What is expected – Copy out the records in full, word for word, without pictures.

Dataset –
=== Section Start ===
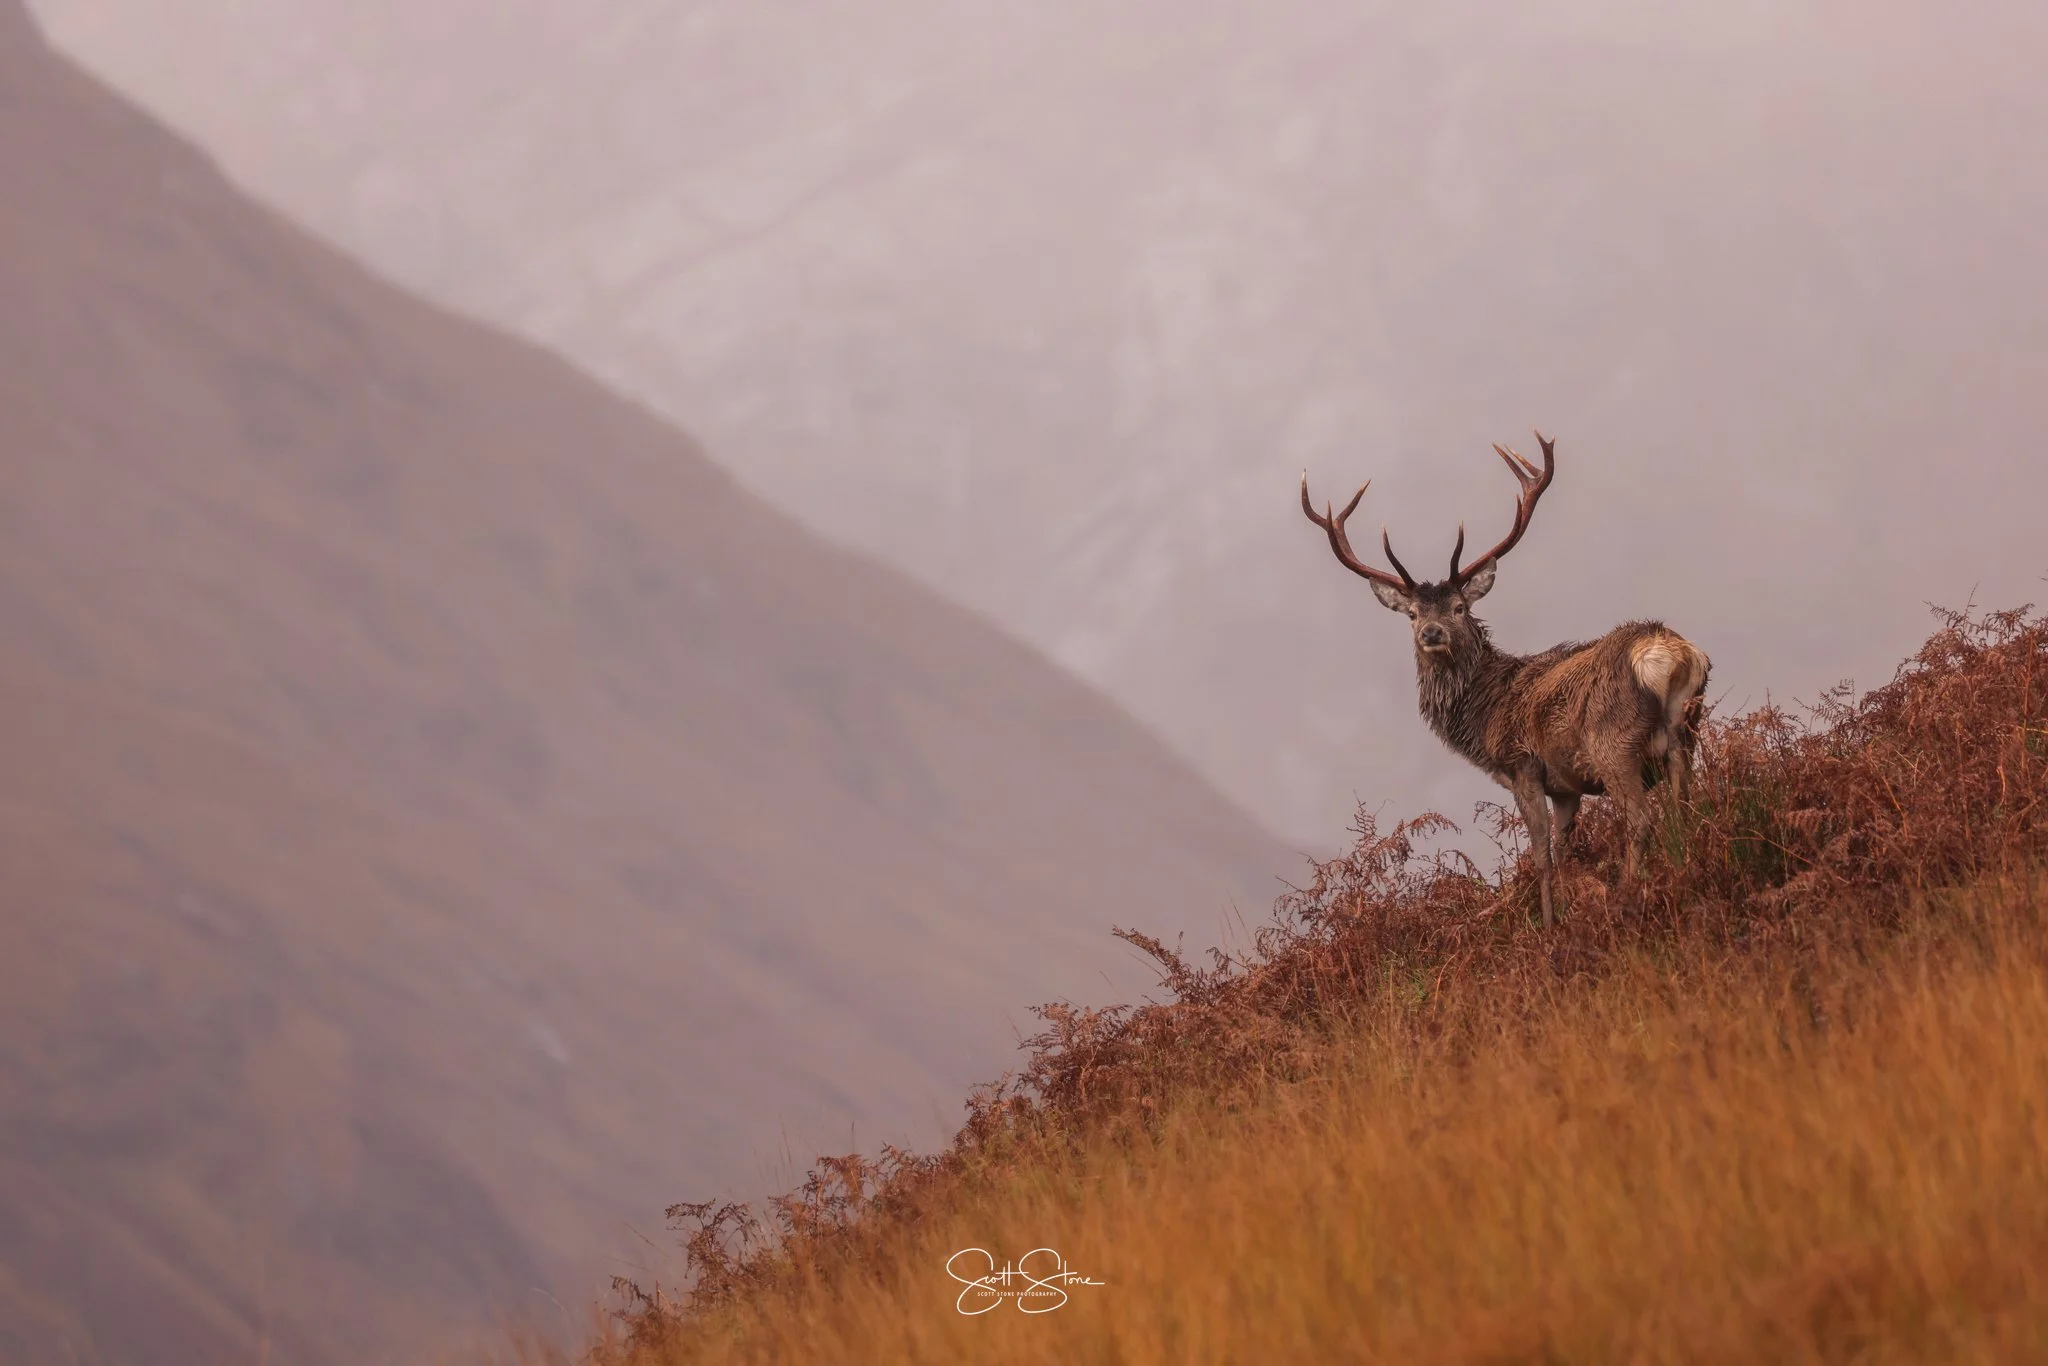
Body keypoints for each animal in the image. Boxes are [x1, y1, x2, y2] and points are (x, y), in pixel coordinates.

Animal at [1301, 432, 1710, 927]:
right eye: (1413, 613)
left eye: (1459, 607)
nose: (1431, 633)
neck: (1485, 717)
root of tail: (1668, 653)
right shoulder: (1565, 787)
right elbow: (1564, 851)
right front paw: (1566, 913)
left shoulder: (1522, 765)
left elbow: (1541, 855)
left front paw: (1550, 927)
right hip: (1686, 732)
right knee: (1684, 807)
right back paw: (1684, 872)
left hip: (1612, 743)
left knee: (1640, 820)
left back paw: (1629, 897)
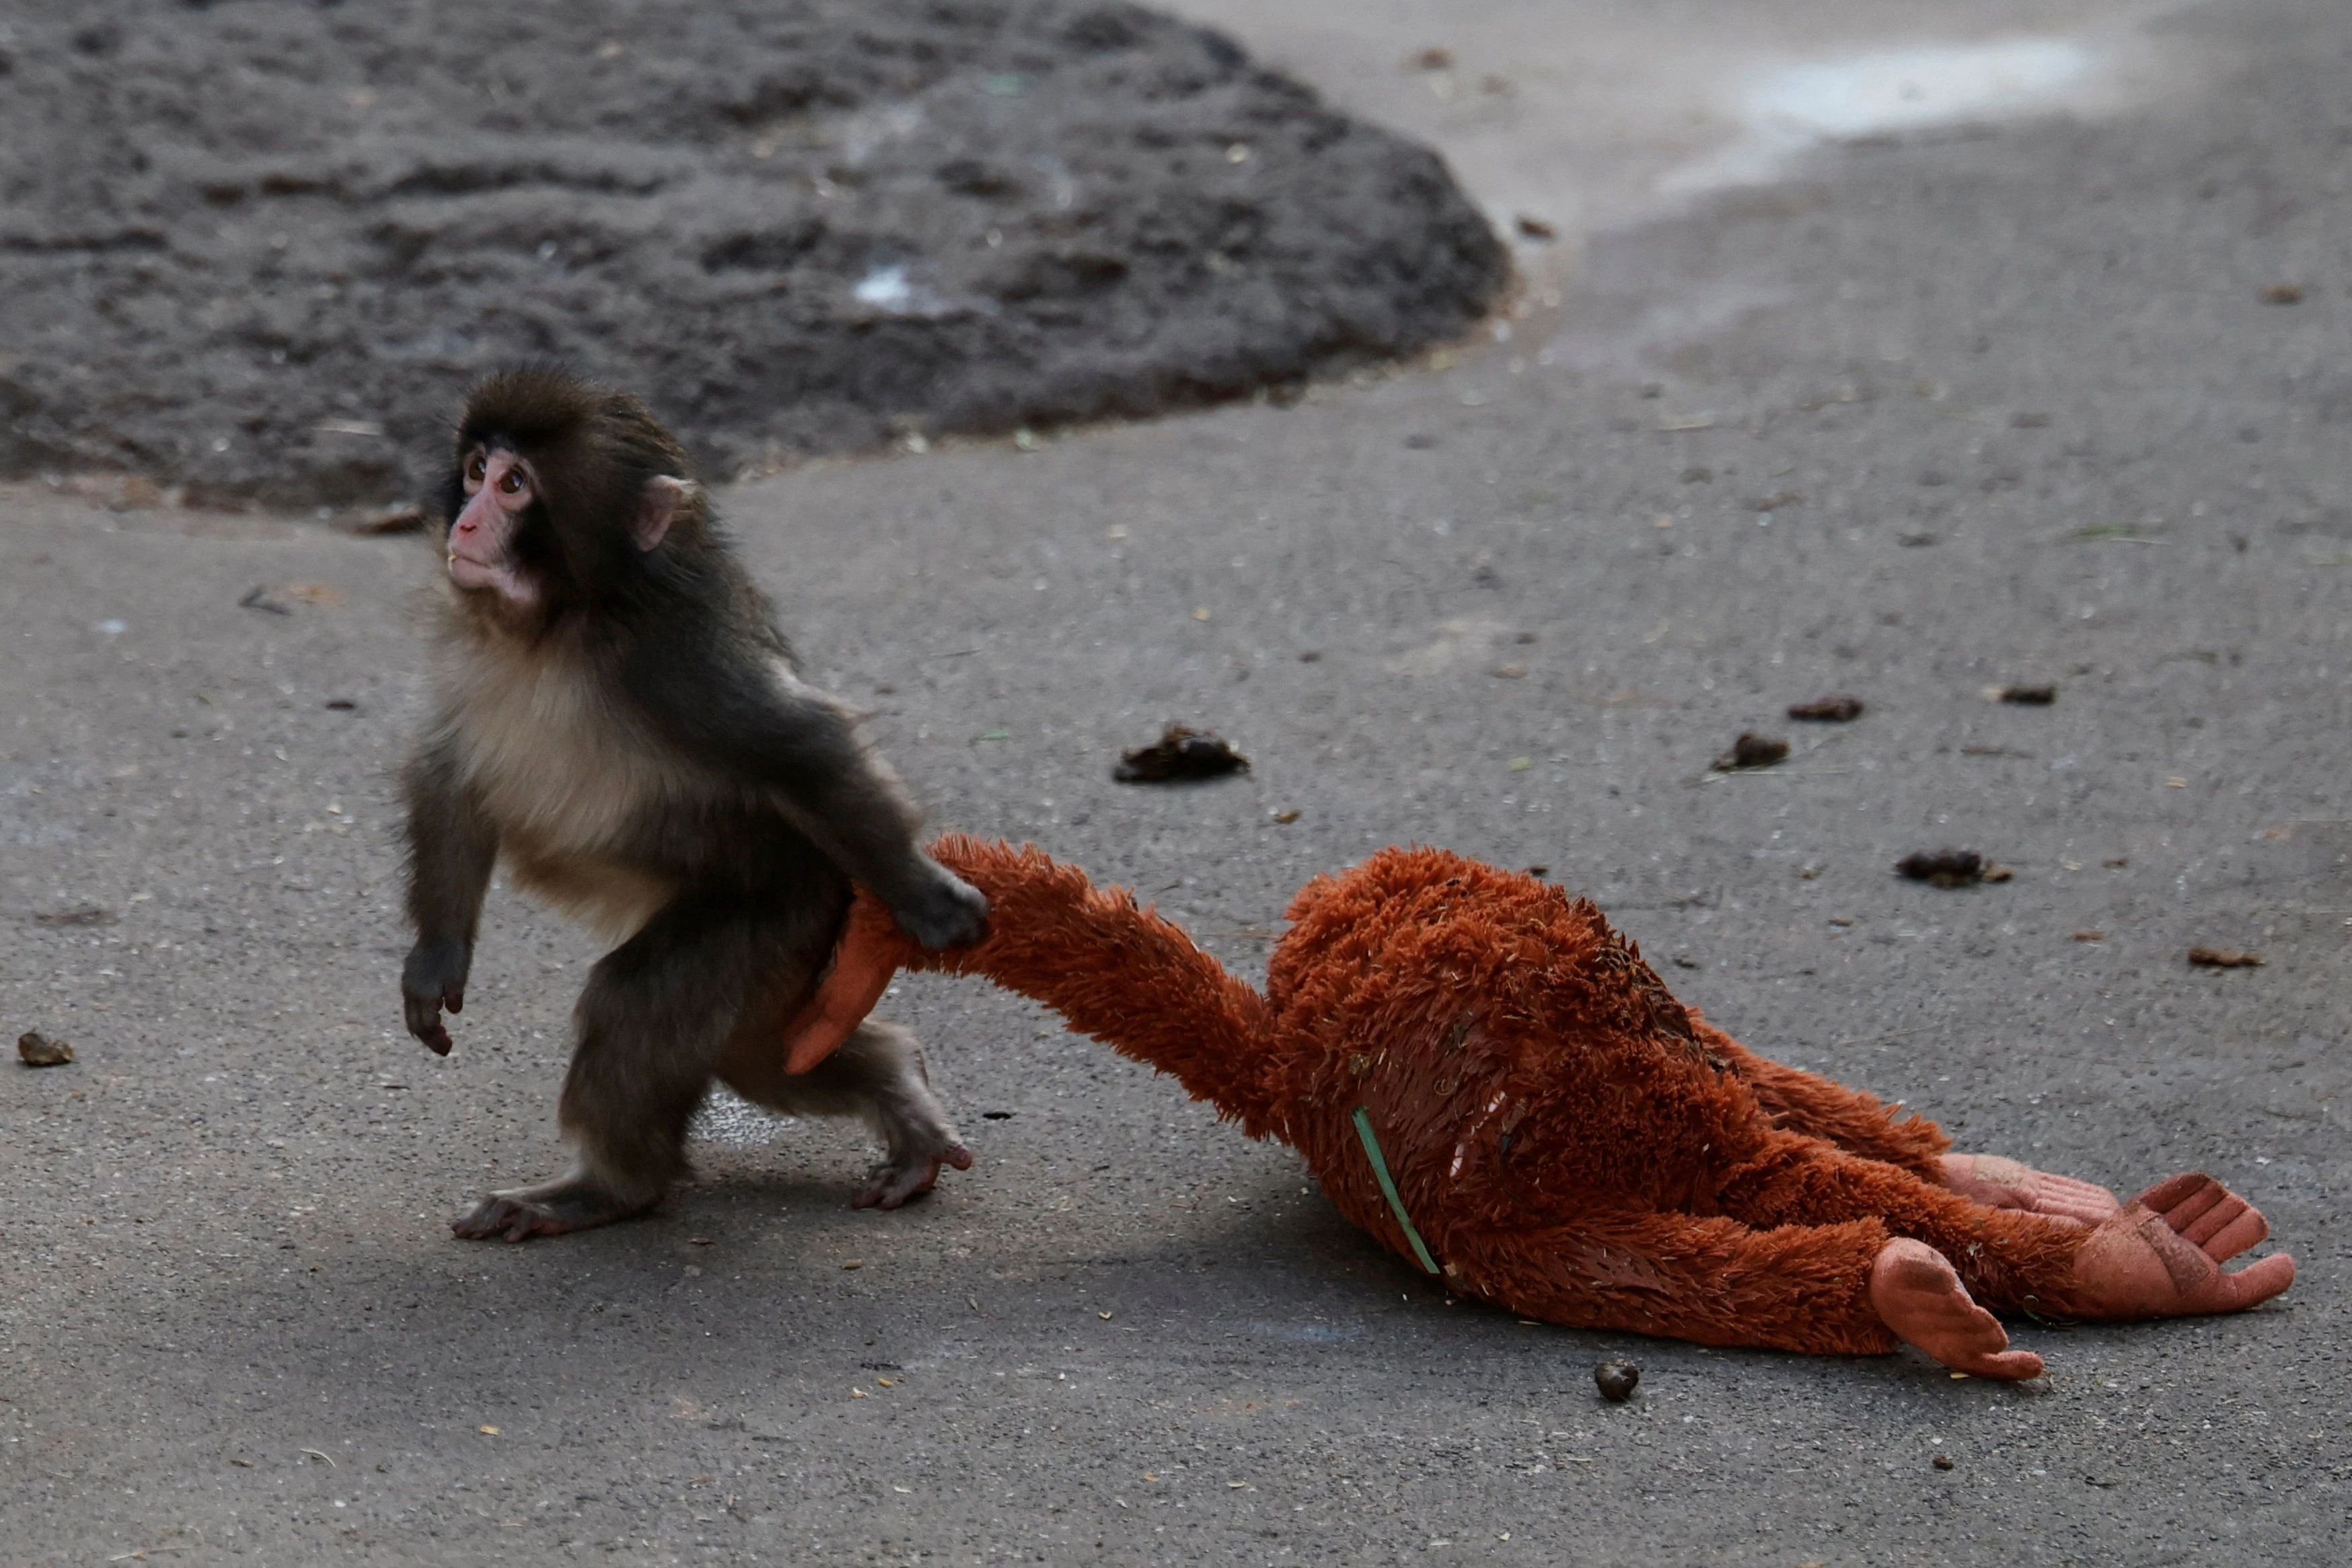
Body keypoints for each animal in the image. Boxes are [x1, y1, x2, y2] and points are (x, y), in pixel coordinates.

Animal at [400, 367, 989, 1241]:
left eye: (514, 486)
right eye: (475, 470)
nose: (467, 521)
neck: (562, 622)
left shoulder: (679, 662)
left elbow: (801, 743)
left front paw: (927, 896)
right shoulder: (466, 644)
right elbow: (449, 773)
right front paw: (437, 958)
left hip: (780, 910)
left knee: (642, 1003)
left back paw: (609, 1189)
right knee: (764, 1054)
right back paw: (900, 1088)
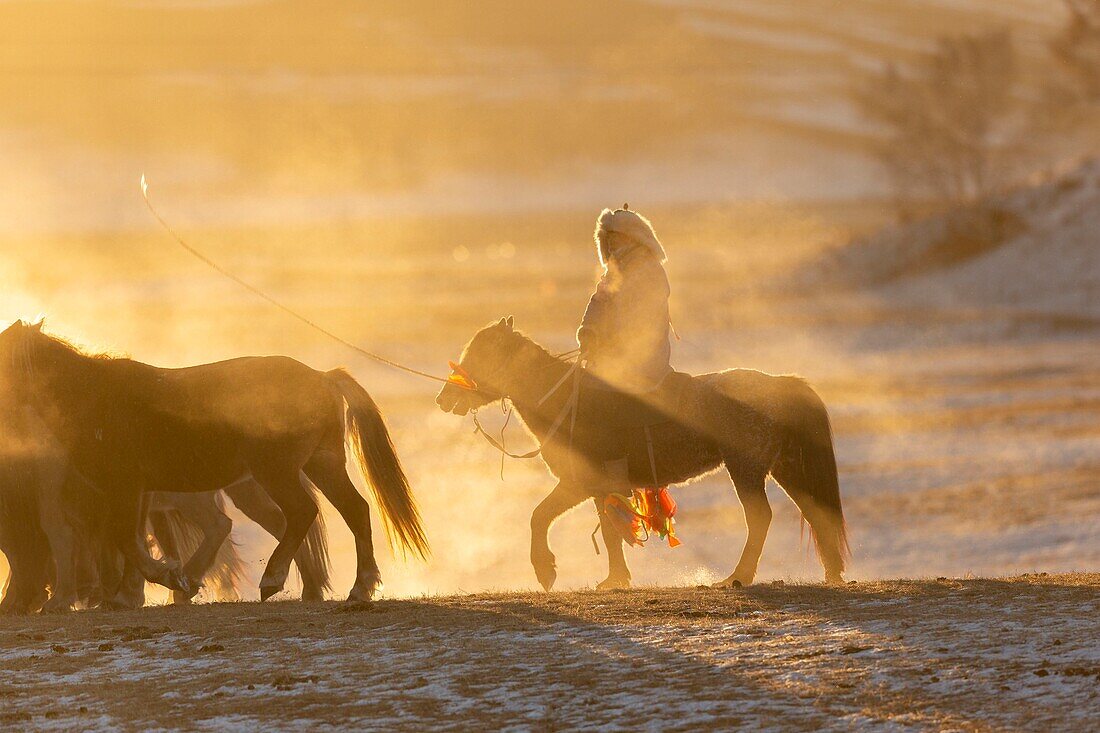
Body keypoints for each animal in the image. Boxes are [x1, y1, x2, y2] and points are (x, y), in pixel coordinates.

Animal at [0, 319, 424, 598]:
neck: (94, 397)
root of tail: (322, 377)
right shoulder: (138, 492)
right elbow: (131, 540)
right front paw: (164, 580)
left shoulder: (124, 486)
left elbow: (124, 538)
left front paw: (168, 577)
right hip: (322, 464)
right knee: (355, 511)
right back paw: (361, 586)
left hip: (278, 472)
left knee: (302, 513)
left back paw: (273, 579)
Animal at [433, 319, 844, 589]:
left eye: (481, 354)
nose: (444, 398)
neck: (570, 402)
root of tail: (782, 384)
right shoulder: (596, 489)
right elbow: (606, 530)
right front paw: (615, 579)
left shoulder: (580, 484)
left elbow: (541, 517)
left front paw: (546, 571)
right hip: (785, 469)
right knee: (818, 514)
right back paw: (832, 574)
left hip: (746, 470)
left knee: (760, 517)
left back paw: (737, 577)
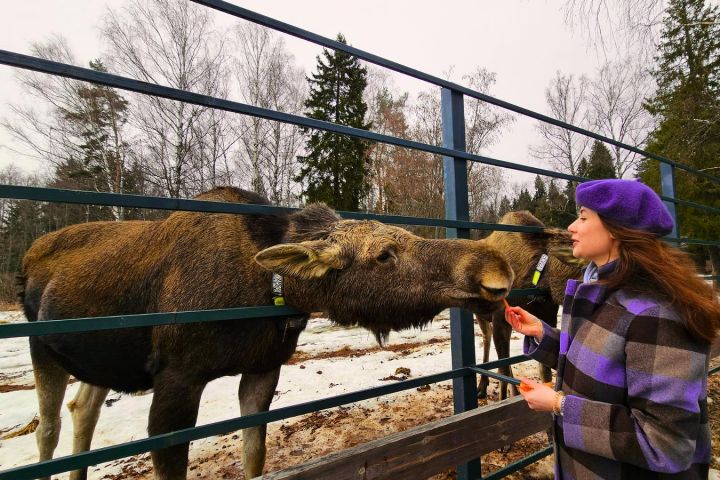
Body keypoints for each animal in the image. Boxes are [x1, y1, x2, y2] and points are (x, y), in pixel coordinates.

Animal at [19, 186, 516, 478]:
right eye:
=== Section End ===
Solution –
Body keypoints for each animal in the image. Boxes are [x1, y1, x2, y2] and points are (x, y), in pixel coordinates.

Animal at [1301, 432, 1710, 927]:
right eye: (1413, 613)
left eye: (1459, 607)
nose: (1431, 633)
neck: (1485, 717)
root of tail: (1668, 653)
right shoulder: (1565, 787)
right elbow: (1564, 851)
right front paw: (1566, 913)
left shoulder: (1522, 765)
left elbow: (1541, 855)
left front paw: (1550, 927)
right hip: (1686, 732)
right knee: (1684, 807)
right back paw: (1684, 872)
left hip: (1612, 743)
left knee: (1640, 820)
left back paw: (1629, 897)
Body keypoints for each animal in the image. Boxes are [x1, y1, x2, y2] and points are (x, y), in pixel coordinates.

Animal at [400, 367, 989, 1241]:
left eye: (514, 486)
right eye: (475, 470)
nose: (467, 521)
neck: (562, 622)
left shoulder: (679, 662)
left elbow: (801, 743)
left front paw: (927, 896)
right shoulder: (466, 644)
right elbow: (449, 773)
right front paw: (437, 958)
left hip: (780, 910)
left knee: (642, 1003)
left back paw: (609, 1189)
right knee: (764, 1054)
right back paw: (900, 1088)
Body keypoints for each animal in the image. Boxes are [x1, y1, x2, y2] and points are (x, y), in pixel coordinates.

Animal at [0, 319, 424, 598]:
neck: (94, 397)
root of tail: (322, 377)
right shoulder: (138, 492)
right elbow: (131, 540)
right front paw: (164, 580)
left shoulder: (124, 486)
left elbow: (124, 538)
left front paw: (168, 577)
right hip: (322, 464)
right knee: (355, 511)
right back paw: (361, 586)
left hip: (278, 472)
left knee: (302, 513)
left back paw: (273, 579)
Animal at [433, 319, 844, 589]:
left eye: (481, 354)
nose: (444, 398)
neck: (570, 402)
root of tail: (782, 384)
right shoulder: (596, 489)
right elbow: (606, 530)
right front paw: (615, 579)
left shoulder: (580, 484)
left elbow: (541, 517)
left front paw: (546, 571)
right hip: (785, 469)
right knee: (818, 514)
right back paw: (832, 574)
left hip: (746, 470)
left knee: (760, 517)
left back paw: (737, 577)
Body keypoints for each animal in the image. Boxes are [x1, y1, x2, y2] and points are (x, y), in pixel coordinates.

Animal at [19, 186, 516, 478]:
right eye:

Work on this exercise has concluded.